この歌に出会った人は、それ以後、「ああ裸身の月だ」などと月を見上げているのではないでしょうか。
「月こそは全き裸身」と「月」を捉えた発見(?)に、新鮮な驚きと不思議な納得をさせられてしまいます。玲瓏とした夜空にひとり光を放つ月は、何一つ纏うもののない完全な裸身であるというイメージと、鮮明に合致します。そして、月を「裸身」と見る時、月はつややかな美しさを持ち、はるかなる愛しさの対象となります。詠み手の「かなし」という心境に、読者も同化してゆくことになるでしょう。

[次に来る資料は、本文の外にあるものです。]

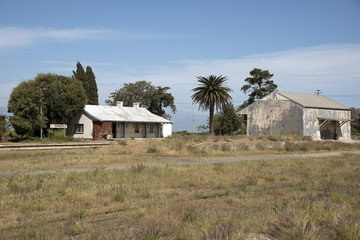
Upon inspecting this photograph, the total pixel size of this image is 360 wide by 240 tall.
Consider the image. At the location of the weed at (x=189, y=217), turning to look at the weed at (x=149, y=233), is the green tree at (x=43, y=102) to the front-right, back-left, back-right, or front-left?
back-right

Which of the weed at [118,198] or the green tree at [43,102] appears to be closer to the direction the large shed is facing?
the weed

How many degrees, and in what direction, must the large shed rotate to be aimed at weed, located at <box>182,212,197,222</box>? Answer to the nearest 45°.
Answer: approximately 45° to its right

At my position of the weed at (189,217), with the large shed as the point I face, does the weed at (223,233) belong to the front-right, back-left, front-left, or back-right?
back-right

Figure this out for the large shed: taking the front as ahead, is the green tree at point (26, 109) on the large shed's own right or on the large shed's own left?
on the large shed's own right

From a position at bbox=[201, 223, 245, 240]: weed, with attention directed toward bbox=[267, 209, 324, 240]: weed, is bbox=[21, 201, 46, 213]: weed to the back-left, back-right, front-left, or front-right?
back-left

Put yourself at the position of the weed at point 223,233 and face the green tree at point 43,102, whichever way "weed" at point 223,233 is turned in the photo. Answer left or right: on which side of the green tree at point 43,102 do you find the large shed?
right

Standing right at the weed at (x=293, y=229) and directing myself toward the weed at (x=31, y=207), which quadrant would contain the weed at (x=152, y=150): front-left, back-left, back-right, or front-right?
front-right

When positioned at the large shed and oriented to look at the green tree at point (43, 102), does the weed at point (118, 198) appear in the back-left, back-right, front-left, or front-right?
front-left

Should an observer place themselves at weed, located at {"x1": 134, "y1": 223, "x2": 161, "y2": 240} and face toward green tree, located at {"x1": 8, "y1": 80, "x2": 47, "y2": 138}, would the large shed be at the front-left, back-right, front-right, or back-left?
front-right

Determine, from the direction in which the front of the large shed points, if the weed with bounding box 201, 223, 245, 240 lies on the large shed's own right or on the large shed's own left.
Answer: on the large shed's own right

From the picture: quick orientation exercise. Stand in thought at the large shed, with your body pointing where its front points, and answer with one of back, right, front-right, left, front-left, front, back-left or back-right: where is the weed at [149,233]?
front-right

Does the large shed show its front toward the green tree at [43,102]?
no

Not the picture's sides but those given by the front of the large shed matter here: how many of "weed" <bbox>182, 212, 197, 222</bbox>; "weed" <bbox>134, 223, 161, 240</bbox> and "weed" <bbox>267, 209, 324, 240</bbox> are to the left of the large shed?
0

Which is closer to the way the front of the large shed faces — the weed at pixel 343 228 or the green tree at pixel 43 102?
the weed
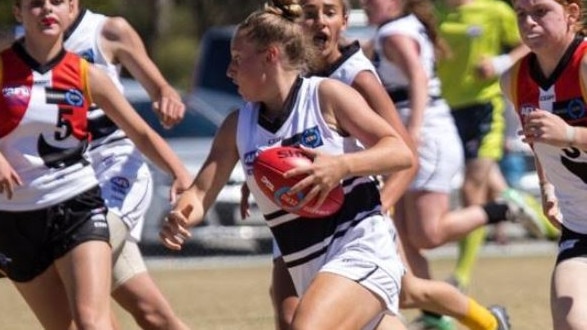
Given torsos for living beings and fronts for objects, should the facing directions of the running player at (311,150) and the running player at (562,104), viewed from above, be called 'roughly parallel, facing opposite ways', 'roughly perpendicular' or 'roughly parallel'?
roughly parallel

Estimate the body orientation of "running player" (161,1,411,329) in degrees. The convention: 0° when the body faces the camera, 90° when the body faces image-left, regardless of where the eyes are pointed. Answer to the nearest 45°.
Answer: approximately 45°

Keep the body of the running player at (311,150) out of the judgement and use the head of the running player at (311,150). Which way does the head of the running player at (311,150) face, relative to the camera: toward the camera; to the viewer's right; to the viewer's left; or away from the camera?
to the viewer's left

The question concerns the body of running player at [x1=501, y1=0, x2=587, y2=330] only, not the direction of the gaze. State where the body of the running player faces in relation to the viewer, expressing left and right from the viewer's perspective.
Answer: facing the viewer and to the left of the viewer

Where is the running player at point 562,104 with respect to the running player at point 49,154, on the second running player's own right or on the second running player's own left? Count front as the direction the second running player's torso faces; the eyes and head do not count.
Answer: on the second running player's own left

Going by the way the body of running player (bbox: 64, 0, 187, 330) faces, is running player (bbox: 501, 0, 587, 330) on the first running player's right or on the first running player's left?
on the first running player's left

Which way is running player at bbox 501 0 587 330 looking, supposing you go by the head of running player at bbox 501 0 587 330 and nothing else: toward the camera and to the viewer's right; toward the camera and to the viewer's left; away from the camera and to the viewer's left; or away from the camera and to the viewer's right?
toward the camera and to the viewer's left

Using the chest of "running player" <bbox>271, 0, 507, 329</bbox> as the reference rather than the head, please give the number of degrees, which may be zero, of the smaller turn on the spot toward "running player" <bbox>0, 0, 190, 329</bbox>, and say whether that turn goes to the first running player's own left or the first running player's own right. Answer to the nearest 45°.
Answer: approximately 45° to the first running player's own right

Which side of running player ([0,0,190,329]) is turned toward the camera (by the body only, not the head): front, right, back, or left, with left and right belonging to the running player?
front
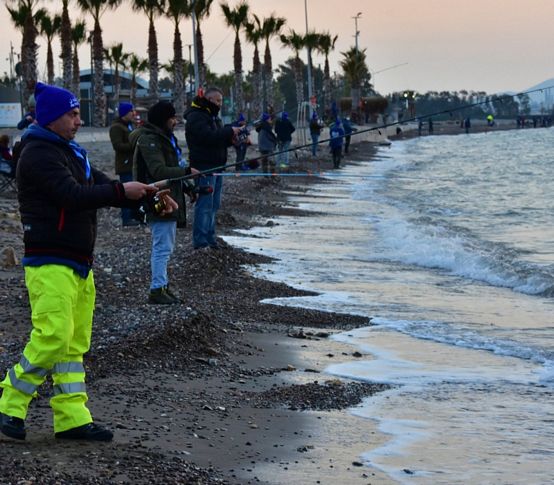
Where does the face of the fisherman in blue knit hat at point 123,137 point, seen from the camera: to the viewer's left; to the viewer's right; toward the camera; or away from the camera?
to the viewer's right

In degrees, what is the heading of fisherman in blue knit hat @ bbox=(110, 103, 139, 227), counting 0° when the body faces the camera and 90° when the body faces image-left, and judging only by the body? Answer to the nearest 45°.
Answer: approximately 270°

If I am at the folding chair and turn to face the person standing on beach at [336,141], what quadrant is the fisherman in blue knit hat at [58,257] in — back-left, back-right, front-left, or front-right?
back-right

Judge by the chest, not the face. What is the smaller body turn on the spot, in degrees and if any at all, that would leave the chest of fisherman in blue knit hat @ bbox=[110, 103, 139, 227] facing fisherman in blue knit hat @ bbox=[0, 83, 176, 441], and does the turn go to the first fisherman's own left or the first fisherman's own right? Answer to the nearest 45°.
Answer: approximately 90° to the first fisherman's own right

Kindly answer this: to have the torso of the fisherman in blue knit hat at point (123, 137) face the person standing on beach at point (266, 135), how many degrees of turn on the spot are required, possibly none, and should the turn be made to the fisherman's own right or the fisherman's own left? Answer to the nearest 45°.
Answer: approximately 90° to the fisherman's own left

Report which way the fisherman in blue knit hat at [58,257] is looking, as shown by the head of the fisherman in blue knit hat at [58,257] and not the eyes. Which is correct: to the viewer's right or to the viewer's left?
to the viewer's right

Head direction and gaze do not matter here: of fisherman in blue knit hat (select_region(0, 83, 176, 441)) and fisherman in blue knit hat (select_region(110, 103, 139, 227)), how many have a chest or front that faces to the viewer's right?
2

「かなし」という語は、「悲しいほどに愛しい」「愛しいあまりに悲しくなる」という、「悲」と「愛」がないまぜになった切切とした思いを言い表す語です。「全き裸身」は純一にして孤絶。愛しむべき素朴さ・純粋さをもつと同時に、いたいけな哀感をも感じさせるものなのです。
詠み手は月を「まつぶさに眺めて」います。「まつぶさに」とは「余すところなく」の意ですから、この人は長い時間、ずっと月を眺めていたのでしょう。月に心とらえられ、動きを止めたままに佇む人の姿が浮かんできます。月を見上げながら、様々に思いをめぐらせていたのでしょう。そして、一つのことに思い至ります。「思ひいたりぬ」という表現は、「そんな思いにゆきついた」ということですが、ここでも詠み手の思考のゆるやかな移りゆきを印象づけられます。この、月を仰いでゆるゆるともの思いする人は、内面はもちろん現代人のものでしょうが、その姿はむしろ平安朝の女性などを連想させる趣をもっているのではないでしょうか。

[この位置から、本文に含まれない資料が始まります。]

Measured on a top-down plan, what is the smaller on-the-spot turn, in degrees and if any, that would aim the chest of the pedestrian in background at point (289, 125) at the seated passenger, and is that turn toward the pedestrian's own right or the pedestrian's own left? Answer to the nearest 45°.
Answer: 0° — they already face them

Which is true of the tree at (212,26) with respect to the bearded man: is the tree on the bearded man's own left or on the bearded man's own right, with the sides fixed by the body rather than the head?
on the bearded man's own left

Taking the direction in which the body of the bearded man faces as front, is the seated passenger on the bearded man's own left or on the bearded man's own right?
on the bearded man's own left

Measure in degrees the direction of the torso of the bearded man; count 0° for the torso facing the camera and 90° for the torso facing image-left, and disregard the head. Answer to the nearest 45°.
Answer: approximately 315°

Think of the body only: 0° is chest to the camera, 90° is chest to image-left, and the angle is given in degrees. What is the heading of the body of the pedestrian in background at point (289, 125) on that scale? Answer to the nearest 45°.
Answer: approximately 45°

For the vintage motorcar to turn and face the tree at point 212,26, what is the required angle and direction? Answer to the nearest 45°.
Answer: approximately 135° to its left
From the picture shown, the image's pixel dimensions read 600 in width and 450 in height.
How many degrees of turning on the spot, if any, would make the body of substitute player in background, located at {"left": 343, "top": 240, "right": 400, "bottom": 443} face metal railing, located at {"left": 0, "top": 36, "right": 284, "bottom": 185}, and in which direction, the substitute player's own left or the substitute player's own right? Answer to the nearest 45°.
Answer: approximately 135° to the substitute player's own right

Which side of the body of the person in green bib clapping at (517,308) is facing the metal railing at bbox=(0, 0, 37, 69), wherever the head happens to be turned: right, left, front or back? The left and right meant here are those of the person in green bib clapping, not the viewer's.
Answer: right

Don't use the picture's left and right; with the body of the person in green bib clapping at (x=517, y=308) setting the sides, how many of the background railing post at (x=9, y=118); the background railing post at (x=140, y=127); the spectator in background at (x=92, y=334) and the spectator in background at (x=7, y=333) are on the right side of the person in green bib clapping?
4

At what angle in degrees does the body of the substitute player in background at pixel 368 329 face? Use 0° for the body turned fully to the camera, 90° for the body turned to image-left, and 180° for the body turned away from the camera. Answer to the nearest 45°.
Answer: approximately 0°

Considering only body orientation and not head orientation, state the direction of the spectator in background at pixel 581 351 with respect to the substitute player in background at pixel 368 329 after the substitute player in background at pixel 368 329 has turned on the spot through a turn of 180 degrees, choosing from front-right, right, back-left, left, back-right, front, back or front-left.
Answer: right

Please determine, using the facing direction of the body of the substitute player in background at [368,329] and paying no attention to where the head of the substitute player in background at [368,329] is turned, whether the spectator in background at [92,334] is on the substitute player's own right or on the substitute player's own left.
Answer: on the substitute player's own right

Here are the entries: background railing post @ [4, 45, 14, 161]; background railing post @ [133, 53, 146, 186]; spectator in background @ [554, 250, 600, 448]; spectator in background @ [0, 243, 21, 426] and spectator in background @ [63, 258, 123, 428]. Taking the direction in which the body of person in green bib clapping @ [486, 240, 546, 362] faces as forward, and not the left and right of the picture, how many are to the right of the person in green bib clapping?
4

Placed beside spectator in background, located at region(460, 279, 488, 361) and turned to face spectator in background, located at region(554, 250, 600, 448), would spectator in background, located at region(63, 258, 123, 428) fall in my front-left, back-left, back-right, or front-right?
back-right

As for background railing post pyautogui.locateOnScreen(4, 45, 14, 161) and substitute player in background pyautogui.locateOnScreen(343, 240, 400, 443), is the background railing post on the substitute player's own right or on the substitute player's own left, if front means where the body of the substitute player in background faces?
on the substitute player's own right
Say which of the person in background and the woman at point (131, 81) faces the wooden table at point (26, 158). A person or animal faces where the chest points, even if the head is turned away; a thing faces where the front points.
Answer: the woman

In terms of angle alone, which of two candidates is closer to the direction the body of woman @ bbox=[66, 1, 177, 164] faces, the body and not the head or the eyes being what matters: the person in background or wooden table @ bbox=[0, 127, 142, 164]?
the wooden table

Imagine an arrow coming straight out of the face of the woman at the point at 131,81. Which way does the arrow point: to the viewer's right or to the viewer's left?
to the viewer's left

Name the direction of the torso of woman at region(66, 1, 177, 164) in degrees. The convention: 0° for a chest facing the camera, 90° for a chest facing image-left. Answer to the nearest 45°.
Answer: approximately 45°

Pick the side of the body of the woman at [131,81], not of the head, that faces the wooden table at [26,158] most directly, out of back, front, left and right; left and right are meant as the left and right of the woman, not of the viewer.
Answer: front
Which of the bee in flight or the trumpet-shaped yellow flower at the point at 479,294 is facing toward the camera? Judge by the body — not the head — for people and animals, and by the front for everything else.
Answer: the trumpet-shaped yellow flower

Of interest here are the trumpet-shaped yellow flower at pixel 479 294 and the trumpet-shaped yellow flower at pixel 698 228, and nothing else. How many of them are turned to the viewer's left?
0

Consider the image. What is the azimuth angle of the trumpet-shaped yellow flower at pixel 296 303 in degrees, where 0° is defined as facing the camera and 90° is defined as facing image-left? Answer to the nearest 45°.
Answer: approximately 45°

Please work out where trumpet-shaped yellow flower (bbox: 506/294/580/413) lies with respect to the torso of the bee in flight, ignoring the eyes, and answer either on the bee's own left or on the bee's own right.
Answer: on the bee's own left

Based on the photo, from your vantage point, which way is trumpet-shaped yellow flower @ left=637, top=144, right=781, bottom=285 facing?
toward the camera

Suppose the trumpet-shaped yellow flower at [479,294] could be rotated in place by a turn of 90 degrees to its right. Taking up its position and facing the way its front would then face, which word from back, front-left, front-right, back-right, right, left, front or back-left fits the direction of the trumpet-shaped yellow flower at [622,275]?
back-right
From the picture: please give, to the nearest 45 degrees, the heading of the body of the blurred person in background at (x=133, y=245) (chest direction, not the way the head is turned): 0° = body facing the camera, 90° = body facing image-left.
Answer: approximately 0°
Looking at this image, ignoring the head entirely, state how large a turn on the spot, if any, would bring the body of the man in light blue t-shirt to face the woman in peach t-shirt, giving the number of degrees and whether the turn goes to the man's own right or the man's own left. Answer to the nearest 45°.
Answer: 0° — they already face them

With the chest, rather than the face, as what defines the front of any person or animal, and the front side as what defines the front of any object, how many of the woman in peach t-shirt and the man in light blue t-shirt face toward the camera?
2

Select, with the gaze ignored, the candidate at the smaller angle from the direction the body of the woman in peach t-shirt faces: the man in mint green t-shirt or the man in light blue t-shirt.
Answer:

歌は、月とそれを眺めやる人とを「全き裸身」という語で結び付け、その美的な世界を形づくっていると言えるでしょう。美は、いつくしみとかなしみを湛えて存在するもののようです。
2008年
鑑賞
人ほどもある蝸牛雨の夜を訪ね来たれりいかに遊ばむ
〔注〕蝸牛……(かたつむり)
雨の夜の訪問者が「人ほどもある蝸牛」であることに驚かされます。雨に蝸牛というのは自然なとりあわせです。けれど、その大きさや擬人法による人物化は読者の常識を覆してしまいます。その単純にして、思いがけないイメージの喚起が、この歌のおもしろさとなっています。

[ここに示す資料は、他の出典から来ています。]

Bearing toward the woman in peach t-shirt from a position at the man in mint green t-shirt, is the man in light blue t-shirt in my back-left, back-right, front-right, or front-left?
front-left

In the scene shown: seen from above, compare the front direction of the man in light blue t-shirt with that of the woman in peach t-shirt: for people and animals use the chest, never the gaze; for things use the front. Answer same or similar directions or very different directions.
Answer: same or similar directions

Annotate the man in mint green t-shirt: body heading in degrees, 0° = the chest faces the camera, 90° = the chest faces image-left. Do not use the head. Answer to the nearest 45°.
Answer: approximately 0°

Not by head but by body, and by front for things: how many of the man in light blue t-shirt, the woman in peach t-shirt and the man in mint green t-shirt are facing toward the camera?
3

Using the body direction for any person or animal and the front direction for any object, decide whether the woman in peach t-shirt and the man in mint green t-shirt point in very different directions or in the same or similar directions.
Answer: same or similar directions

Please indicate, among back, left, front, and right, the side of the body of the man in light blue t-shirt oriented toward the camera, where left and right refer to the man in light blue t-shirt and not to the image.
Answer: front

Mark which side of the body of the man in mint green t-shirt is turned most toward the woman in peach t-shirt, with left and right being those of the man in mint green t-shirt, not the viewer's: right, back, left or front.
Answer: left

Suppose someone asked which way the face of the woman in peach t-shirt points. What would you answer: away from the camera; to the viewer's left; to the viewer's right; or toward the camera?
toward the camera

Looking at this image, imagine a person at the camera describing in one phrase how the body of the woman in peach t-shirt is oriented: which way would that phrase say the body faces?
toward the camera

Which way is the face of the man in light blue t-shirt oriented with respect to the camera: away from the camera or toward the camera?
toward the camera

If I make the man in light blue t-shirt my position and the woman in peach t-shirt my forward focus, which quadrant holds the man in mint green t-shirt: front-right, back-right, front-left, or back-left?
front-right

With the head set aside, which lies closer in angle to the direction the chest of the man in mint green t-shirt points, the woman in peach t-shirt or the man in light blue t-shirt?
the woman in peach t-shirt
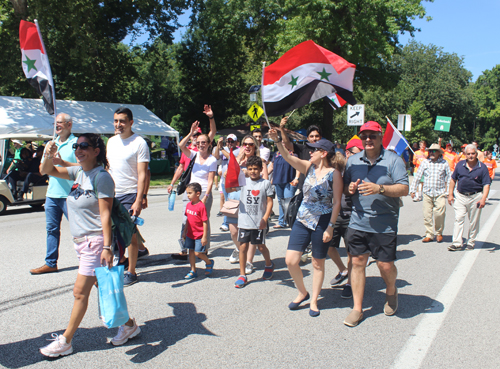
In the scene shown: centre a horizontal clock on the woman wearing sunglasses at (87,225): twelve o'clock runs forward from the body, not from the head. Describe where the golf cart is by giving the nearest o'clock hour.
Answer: The golf cart is roughly at 4 o'clock from the woman wearing sunglasses.

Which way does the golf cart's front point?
to the viewer's left

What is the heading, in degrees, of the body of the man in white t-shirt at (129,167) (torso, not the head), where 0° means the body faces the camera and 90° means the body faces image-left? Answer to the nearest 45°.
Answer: approximately 45°

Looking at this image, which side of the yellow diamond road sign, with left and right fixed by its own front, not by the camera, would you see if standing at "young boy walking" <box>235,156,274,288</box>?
front

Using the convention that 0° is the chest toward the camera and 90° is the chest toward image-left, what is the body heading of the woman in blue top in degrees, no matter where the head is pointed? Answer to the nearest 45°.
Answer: approximately 45°

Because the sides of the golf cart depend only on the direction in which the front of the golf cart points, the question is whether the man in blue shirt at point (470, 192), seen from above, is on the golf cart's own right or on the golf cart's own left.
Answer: on the golf cart's own left

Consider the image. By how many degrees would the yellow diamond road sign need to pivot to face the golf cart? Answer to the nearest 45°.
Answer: approximately 45° to its right

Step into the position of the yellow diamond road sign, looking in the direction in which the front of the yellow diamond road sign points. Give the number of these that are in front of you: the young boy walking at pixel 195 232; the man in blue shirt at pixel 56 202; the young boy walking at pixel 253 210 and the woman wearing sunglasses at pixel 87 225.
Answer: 4

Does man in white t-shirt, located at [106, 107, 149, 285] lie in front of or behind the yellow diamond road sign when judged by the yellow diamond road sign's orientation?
in front

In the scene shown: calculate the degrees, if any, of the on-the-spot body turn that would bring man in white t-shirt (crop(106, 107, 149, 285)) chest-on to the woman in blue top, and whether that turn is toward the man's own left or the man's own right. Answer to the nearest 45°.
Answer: approximately 90° to the man's own left

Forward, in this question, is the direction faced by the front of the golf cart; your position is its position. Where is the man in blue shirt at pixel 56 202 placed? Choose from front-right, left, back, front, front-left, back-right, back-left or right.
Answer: left

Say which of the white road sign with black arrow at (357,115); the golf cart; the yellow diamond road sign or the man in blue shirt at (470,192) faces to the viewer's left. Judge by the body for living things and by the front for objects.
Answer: the golf cart
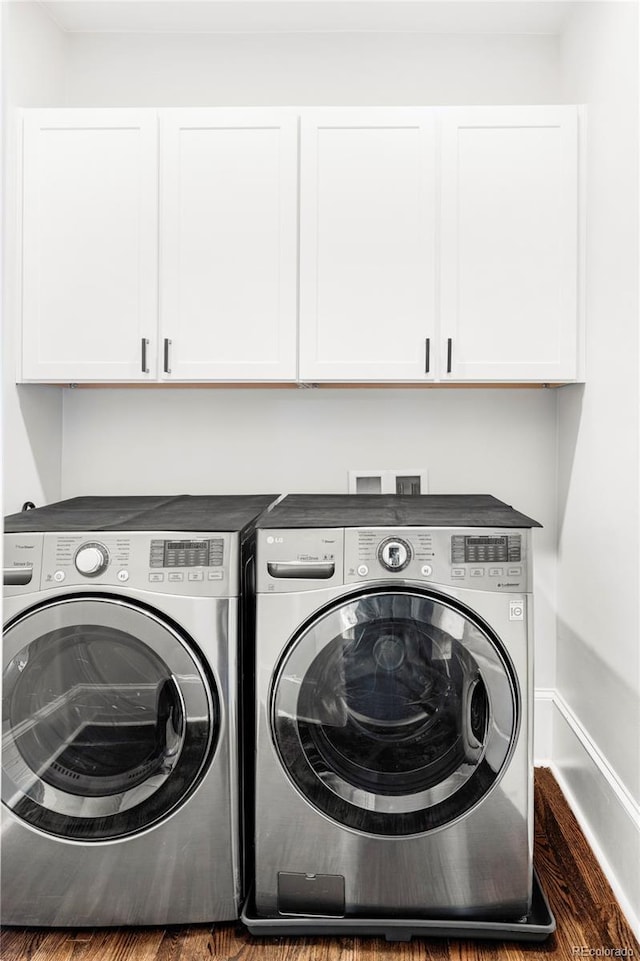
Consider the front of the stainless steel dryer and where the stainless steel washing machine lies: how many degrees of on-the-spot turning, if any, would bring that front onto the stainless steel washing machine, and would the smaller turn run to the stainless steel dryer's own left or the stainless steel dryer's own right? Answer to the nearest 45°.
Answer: approximately 90° to the stainless steel dryer's own left

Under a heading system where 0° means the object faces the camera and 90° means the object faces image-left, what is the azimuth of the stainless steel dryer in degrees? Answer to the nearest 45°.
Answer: approximately 0°

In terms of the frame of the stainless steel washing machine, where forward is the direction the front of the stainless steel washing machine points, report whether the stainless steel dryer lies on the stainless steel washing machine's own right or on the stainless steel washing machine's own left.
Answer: on the stainless steel washing machine's own right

また、その訪問に対して、詠み手が「いかに遊ばむ」(どのようにして遊ぼうか)と応じているのが魅力的です。
連想として、『梁塵秘抄』の有名なうたが思い浮かんできます。
――舞へ舞へかたつぶり 舞はぬものならば 馬の子や牛の子に蹴(く)ゑさせてん 踏み破(わ)らせてん まことにうつくしく舞うたらば 華の園まで遊ばせん――
連想は、白拍子と呼ばれた遊女たちの唄い舞う姿にまで広がってゆきます。
この歌には、こうした中世歌謡の世界が潜められているような気がします。
蝸牛はぬめりのある柔らかなからだを持っています。雨の夜に人ほどもあるかたつむりと遊ぶというところには、なまめかしい淫靡さもほのめかされているように思います。